Thursday 1 June 2017

Banking Crisis, Blacklisting & Justice

Clearing the air in banking crisis & blacklist scandal
by Brian Bamford
LAST weekend, a Financial Times (FT) editorial explained the purpose of the legal process:
'The law tries cases and metes out punishment for a number of reasons.  Securing restitution for damage done and deterring future misdeeds are the most respectable and most often cited.  There ais subtler reason, though, one that is easily forgotten.  Justice often consists in simply setting the record straight, in saying  what happens in a clear, public and final way.  If this last element is neglected, old wounds can remain open.'

The F.T. editor was referring in this case to the financial crisis, and the current specific shareholder suit against the Royal Bank of Scotland (RBS) as an example.  The RBS shareholders are after money compensation, and are seeking £700 million, claiming that they were misled by the bank ahead of a £12 billion rights issue in 2008, which was then followed by a state bailout and a further collapse in the value of the shares.  

Some of the shareholders who suffered from the shakedown by the bank and refused offers of a settlement say they want fundamental questions answered publicly.  'It's about seeing the ex-directors in court and for all what happened,' one said.

The F.T. editor focusing on the Royal Bank of Scotland writes:
'The shareholders would, more specifically, want to see former RBS chief executive Fred Goodwin in the dock.  Mr Goodwin has, to a degree, been punished already.  He has lost his job, of course, and his knighthood was stripped away five years ago.  After a fight he was forced to accept a reduction in his pension.  But, aside from an appearance in front of a Commons inquiry, he has not had to answer publicly for what he happened at RBS or his role in it.'

Essentially neither the banking crisis nor, more importance to us, the issue of blacklisting in the British building trade is about one man or about one bank or about one construction company.  They are both issues of concern to the country as a whole. 

The banking and the financial crisis with its mis-selling and price-fixing scandals has ended up involving the tax-payer, and the state is still saddled with three-quarters of ownership of RBS.  And the government has recently accepted that it may never square the circle.  Yet, as the F.T. editor points out 'nearly a decade after the crisis, no senior UK bank executive has yet been a defendant in a civil or criminal trial as a result of the banking sectors' decimation by bad loans, risky funding and ill-structured products.'

The blacklisted workers in the British building trade would immediately recognise this scenario as described above.  Despite blacklisting on a vast scale which is in all probability continuing, no culpable executive in the construction industry has had to appear in person before a criminal court in this country.  True compensation has been paid by the companies to the victims of blacklisting in out-of-court settlements, but apart from people like Callum McAlpine having to appear in front of the Scottish Affairs Select Committee with his solicitor by his side, there has been no proper admission of guilt.  Indeed, Mr.
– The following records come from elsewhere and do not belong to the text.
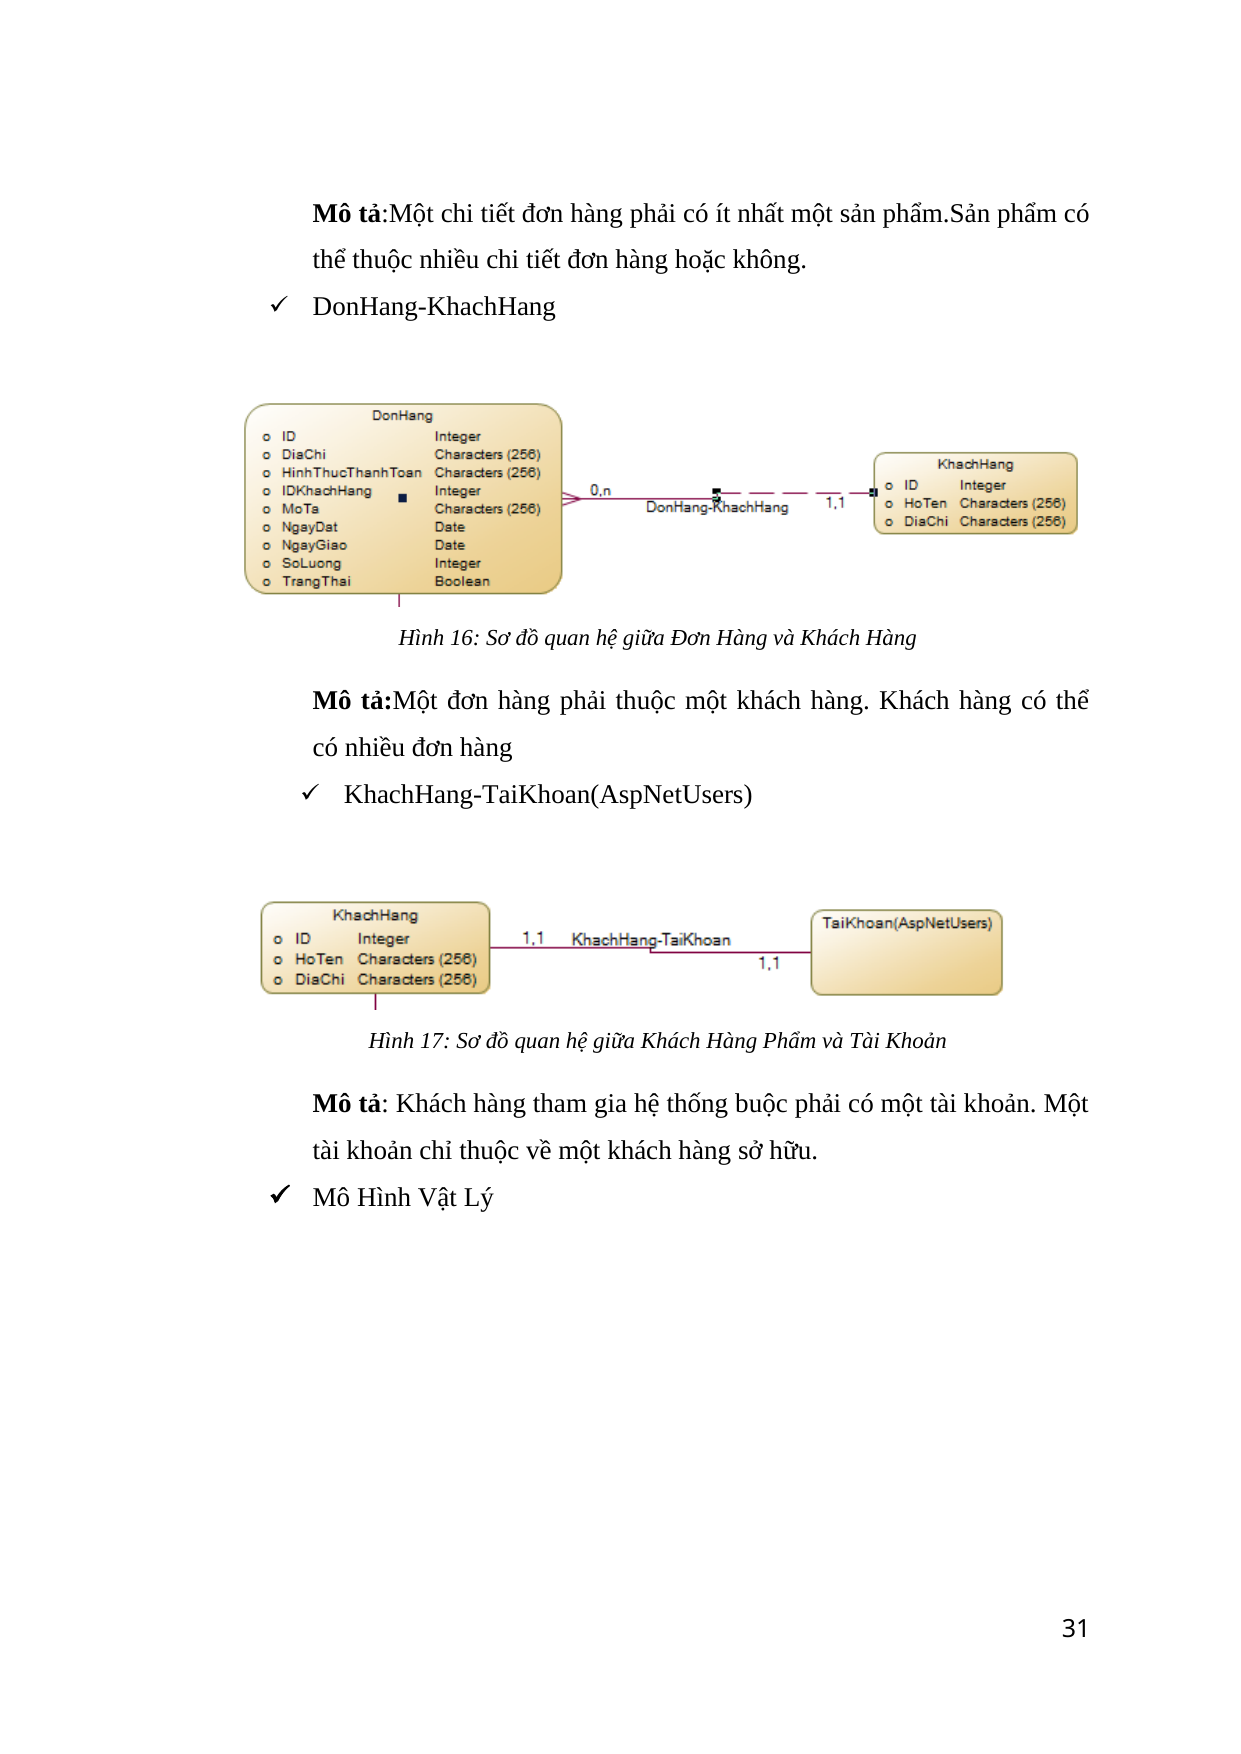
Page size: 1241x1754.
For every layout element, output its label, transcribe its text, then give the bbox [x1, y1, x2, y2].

text Hình 16: Sơ đồ quan hệ giữa Đơn Hàng và Khách Hàng [225, 624, 1090, 650]
text Mô tả: Khách hàng tham gia hệ thống buộc phải có một tài khoản. Một tài khoản chỉ thuộc về một khách hàng sở hữu. [312, 1087, 1090, 1165]
picture [225, 384, 1128, 607]
list DonHang-KhachHang [269, 290, 1090, 321]
list Mô Hình Vật Lý [269, 1181, 1090, 1212]
text Mô tả:Một chi tiết đơn hàng phải có ít nhất một sản phẩm.Sản phẩm có thể thuộc nhiều chi tiết đơn hàng hoặc không. [312, 150, 1090, 274]
picture [225, 872, 1039, 1010]
text Mô tả:Một đơn hàng phải thuộc một khách hàng. Khách hàng có thể có nhiều đơn hàng [312, 684, 1090, 762]
list KhachHang-TaiKhoan(AspNetUsers) [300, 778, 1090, 809]
text Hình 17: Sơ đồ quan hệ giữa Khách Hàng Phẩm và Tài Khoản [225, 1027, 1090, 1053]
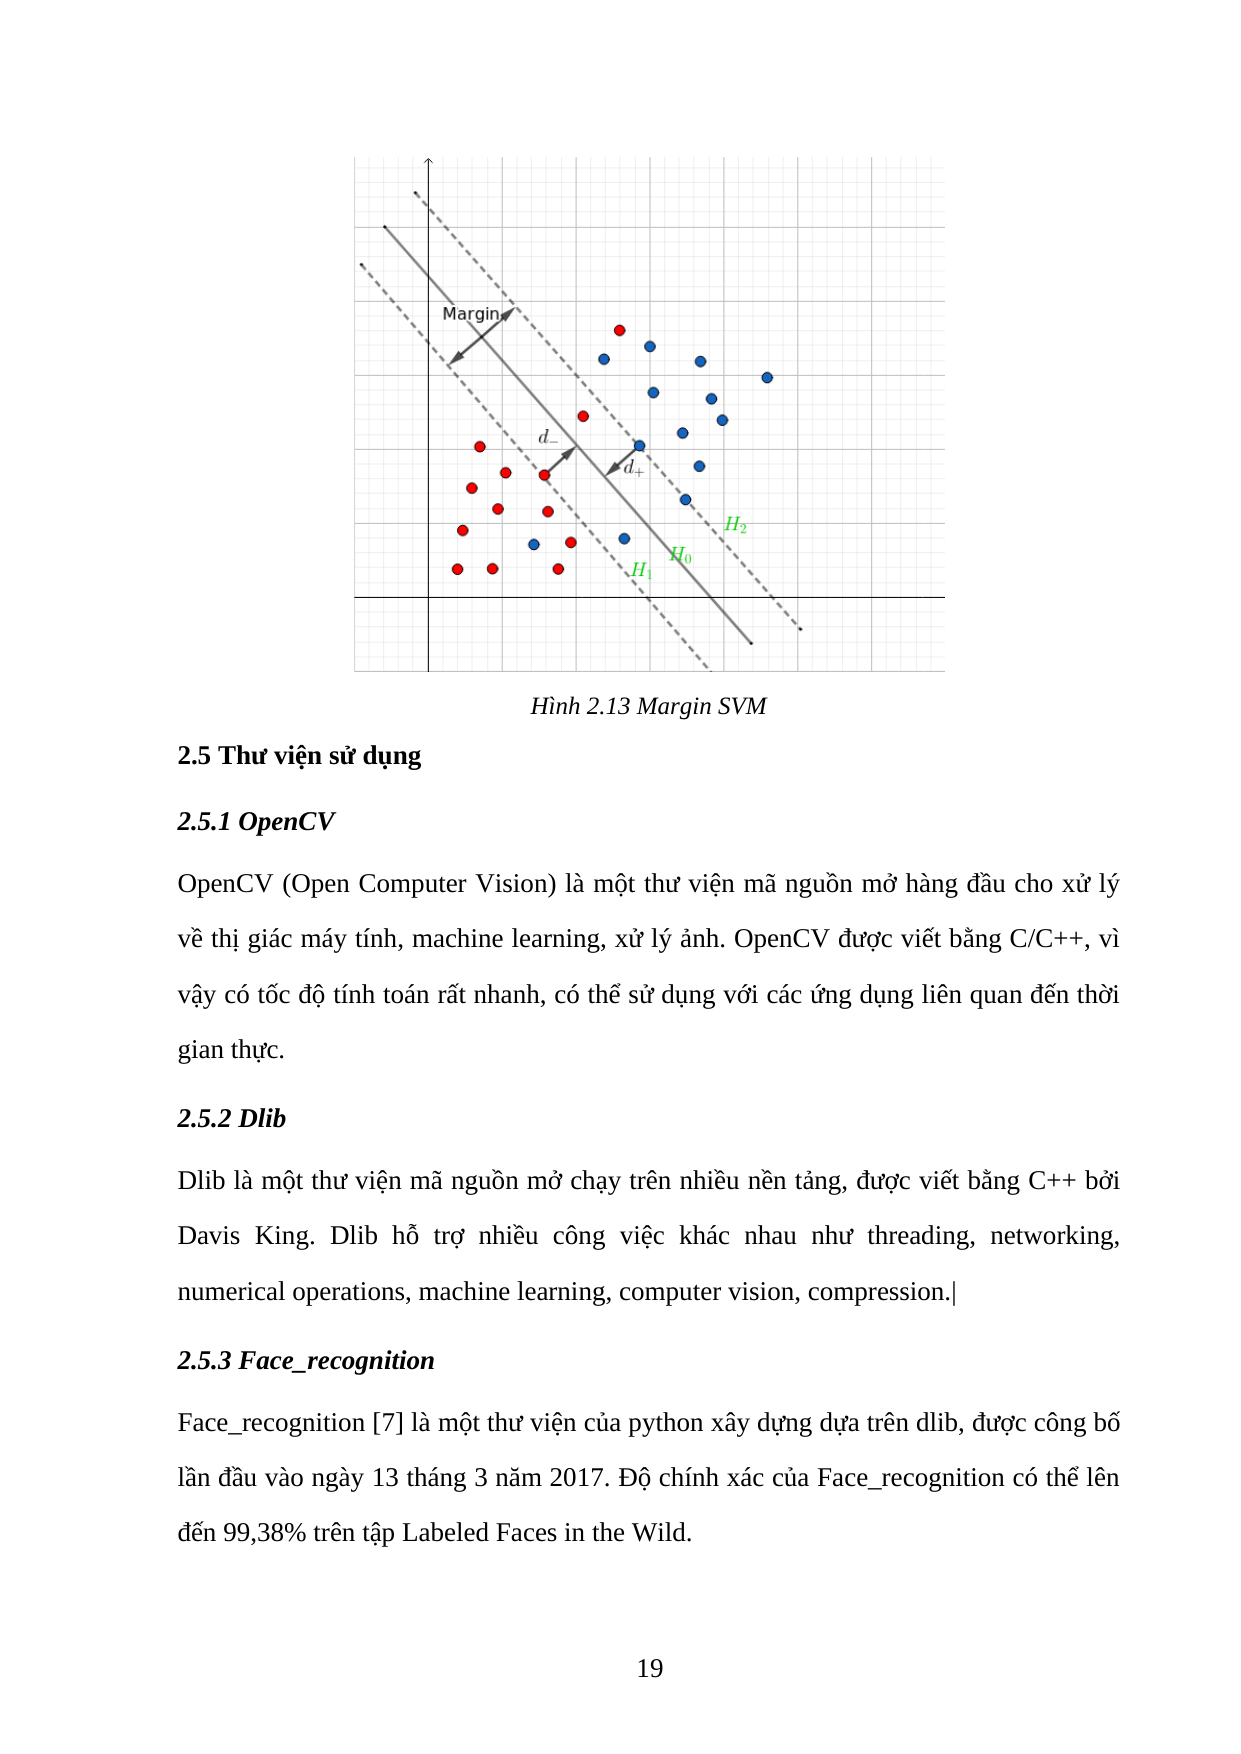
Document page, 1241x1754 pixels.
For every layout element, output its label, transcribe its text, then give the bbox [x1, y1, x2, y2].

text 2.5.3 Face_recognition [177, 1341, 1122, 1378]
text Hình 2. Margin SVM [177, 687, 1122, 723]
text Face_recognition là một thư viện của python xây dựng dựa trên dlib, được công bố lần đầu vào ngày 13 tháng 3 năm 2017. Độ chính xác của Face_recognition có thể lên đến 99,38% trên tập Labeled Faces in the Wild. [177, 1403, 1122, 1550]
text OpenCV (Open Computer Vision) là một thư viện mã nguồn mở hàng đầu cho xử lý về thị giác máy tính, machine learning, xử lý ảnh. OpenCV được viết bằng C/C++, vì vậy có tốc độ tính toán rất nhanh, có thể sử dụng với các ứng dụng liên quan đến thời gian thực. [177, 864, 1122, 1067]
picture [354, 157, 945, 672]
text 2.5.1 OpenCV [177, 802, 1122, 839]
text 2.5.2 Dlib [177, 1099, 1122, 1136]
text Dlib là một thư viện mã nguồn mở chạy trên nhiều nền tảng, được viết bằng C++ bởi Davis King. Dlib hỗ trợ nhiều công việc khác nhau như threading, networking, numerical operations, machine learning, computer vision, compression.| [177, 1161, 1122, 1309]
text 2.5 Thư viện sử dụng [177, 736, 1122, 773]
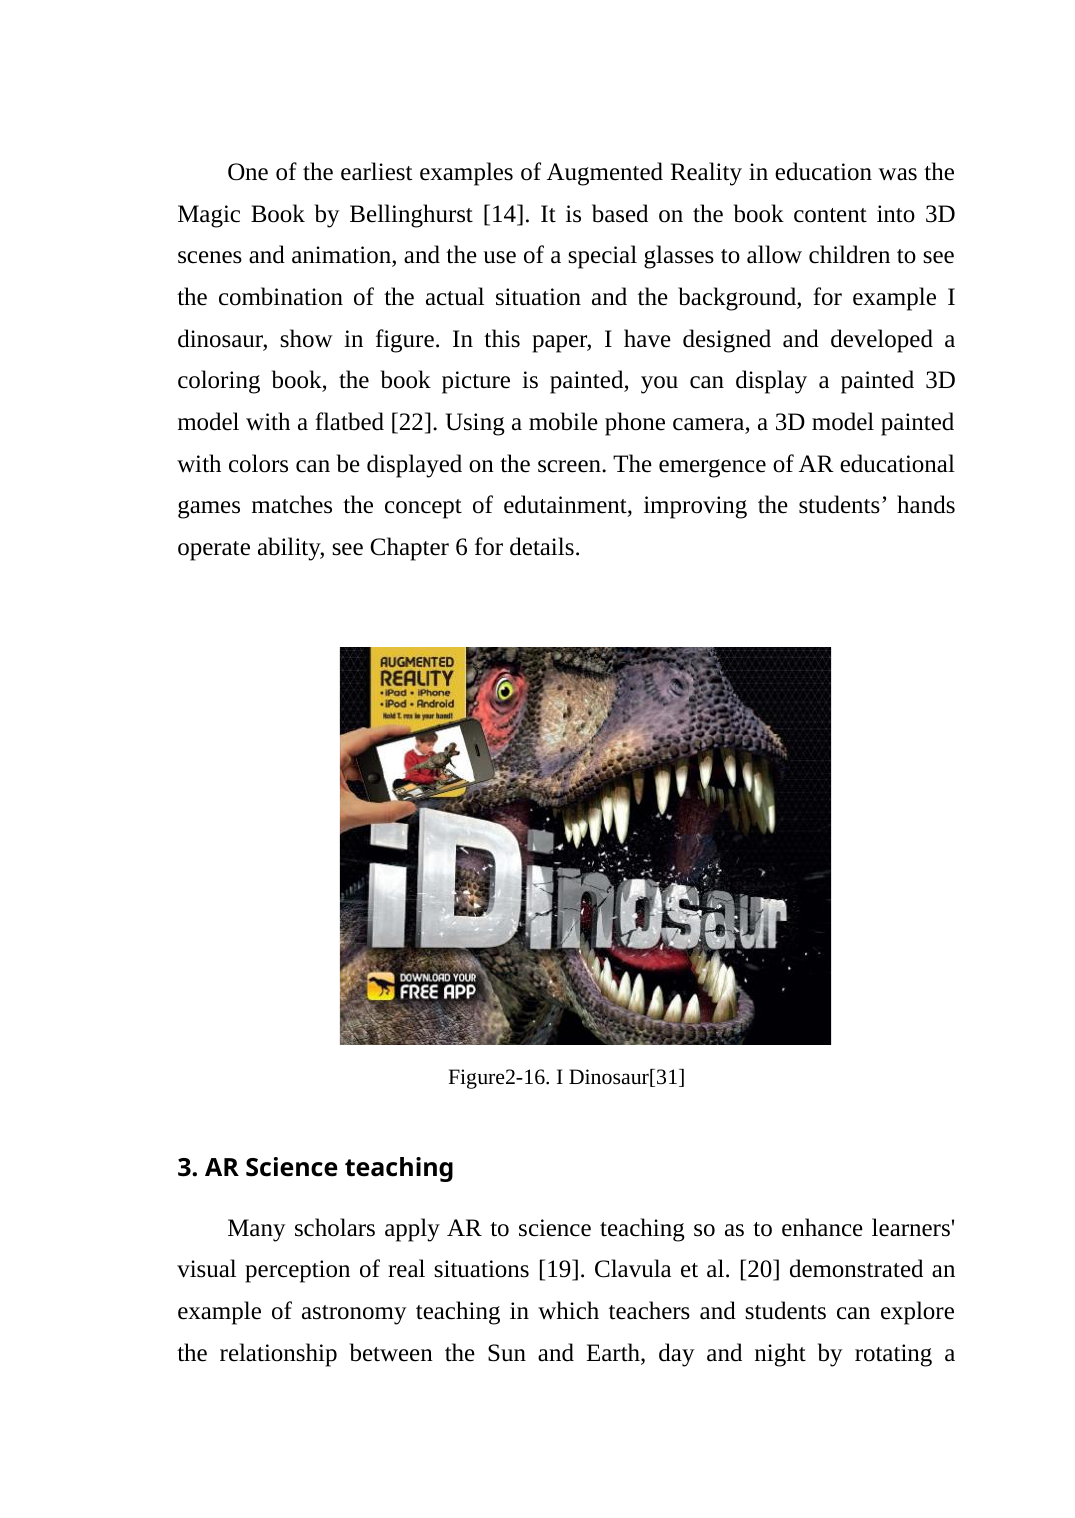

McAlpine told the Scottish Affairs Select Committee he'd been advised by hie solicitor that he couldn't answer any questions on the grounds of.sub judice.

It does not seem that the blacklisted electricians on the British building sites will ever get full justice through the courts; Dave Smith, as an agency worker, recently lost his case at the European Court of Human Rights  That is 'full justice' of the kind of sense of justice which according to the F.T. editorial above 'consists in simply setting the record straight, in saying  what happens in a clear, public and final way.'

Consequently, unless  the Labour Party comes to power in the forthcoming general election and establishes an independent public inquiry into blacklisting as promised by some including the Blacklist Support Group, the air will never be cleared in the British building trade creating much disgruntlement among the workers and trade unionists, and construction companies will continue to impose forms of blacklisting throughout the industry.  Thus, old wounds will remain open in the British trade union movement.